Cependant, dans la majorité des cas, on parle de risque polygénique, c’est-à-dire de plusieurs gènes qui interagissent avec votre environnement : alimentation, sédentarité, sommeil, stress, exposition aux toxines, etc. C’est là que la prévention joue un rôle clé. En identifiant l’insulino-résistance de manière précoce – grâce à des examens ciblés –, on peut prescrire des changements de mode de vie et même, si nécessaire, des médicaments pour éviter l’évolution vers un diabète.
C’est exactement ce que je propose à mes patients : une prise en charge personnalisée, basée sur la science, adaptée à leur réalité. Parce qu’agir tôt, c’est souvent éviter l’irréversible.
Les patients atteints de MNT savent-ils réellement quoi manger au quotidien ? Sont-ils suffisamment guidés pour adapter leur alimentation de façon pratique et durable ?
Pas toujours. L’information générale est utile, mais insuffisante. Il faut du concret : quoi acheter, comment cuisiner, comment gérer un budget limité. C’est pourquoi j’élabore avec mes patients des plans pratiques : menus types, listes de courses, astuces simples, et surtout réalistes.
Existe-t-il des dispositifs concrets pour les aider au quotidien, par exemple dans les centres de santé ou les hôpitaux ?
Oui, plusieurs initiatives ont été mises en place, mais il reste encore du chemin à parcourir pour assurer une prise en charge complète, continue et accessible. L’idéal serait un accompagnement pluridisciplinaire associant médecins, diététiciens, psychologues, éducateurs en santé et professionnels de l’activité physique.
Nous avons déjà introduit certains services intégrés, tels que des consultations spécialisées en diabète, des programmes de sevrage tabagique et des prescriptions d’activité physique encadrée. Ce sont des premières étapes importantes.
Mais nous devons aller plus loin, vers une vraie médecine cardio-métabolique intégrée.

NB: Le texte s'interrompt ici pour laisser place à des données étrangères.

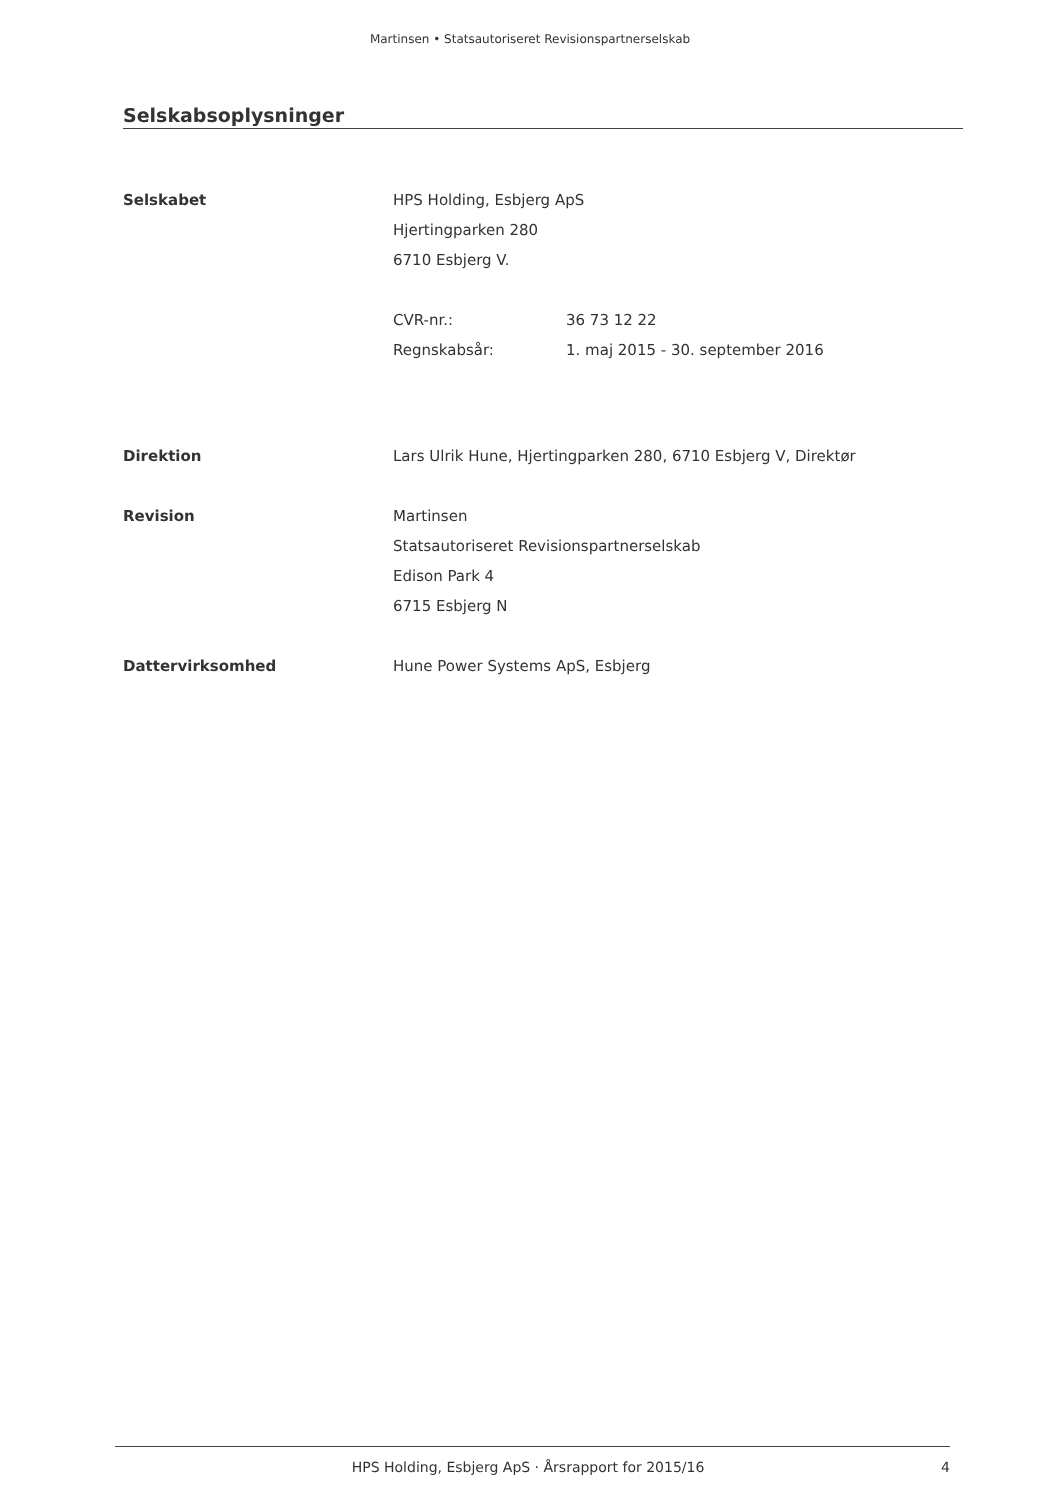Martinsen • Statsautoriseret Revisionspartnerselskab
Selskabsoplysninger
Selskabet HPS Holding, Esbjerg ApS
Hjertingparken 280
6710 Esbjerg V.
CVR-nr.: 36 73 12 22
Regnskabsår: 1. maj 2015 - 30. september 2016
Direktion Lars Ulrik Hune, Hjertingparken 280, 6710 Esbjerg V, Direktør
Revision Martinsen
Statsautoriseret Revisionspartnerselskab
Edison Park 4
6715 Esbjerg N
Dattervirksomhed Hune Power Systems ApS, Esbjerg
HPS Holding, Esbjerg ApS · Årsrapport for 2015/16 4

C’est une approche novatrice qui relie la nutrition, le métabolisme, l’imagerie cardiovasculaire, le sommeil, la psychologie et la prévention. Elle ne traite pas uniquement les symptômes, mais s’attaque aux causes profondes des maladies chroniques : excès de poids, stress, mauvaise alimentation, sédentarité. Elle permet d’intervenir plus tôt, de personnaliser les soins, et surtout de remettre le patient au cœur du système.
Comment faire en sorte que la prévention ne reste pas un luxe ou une théorie, mais devienne une réalité accessible à tous ?
En sortant des hôpitaux. Il faut aller vers les gens : foires, écoles, marchés, centres communautaires, lieux de travail et espaces publics, avec des cliniques mobiles. Proposer des bilans gratuits, des animations pédagogiques, des services traduits dans les langues de vie, telles que le créole et le bhojpuri. La prévention ne doit pas être un privilège, mais un droit accessible.
Bio express
Officer-in-Charge à la Health Promotion and Research Unit, le Dr Nishant Nundlall a été formé en Australie. Il est un médecin spécialiste à l’intersection de plusieurs disciplines clés de la santé moderne.
Endocrinologue avec une surspécialisation dans la prise en charge de l’obésité, il est également cardiologue, expert en imagerie cardiaque avancée (échocardiographie, scanner cardiaque et IRM). Sa formation inclut des compétences approfondies en cardio-métabolisme, englobant la nutrition, l’exercice thérapeutique et la médecine du sommeil.
Le Dr Nundlall dirige actuellement un service d’imagerie cardiaque avancée au sein du National Cancer Centre, dédié à la cardio-oncologie, à la coronarographie par scanner (CT) et à l’imagerie par IRM de la thalassémie. Ancien consultant en Australie, il est aujourd’hui consultant honoraire en cardiologie à l’hôpital Nepean de Sydney, où il contribue activement à plusieurs projets de recherche.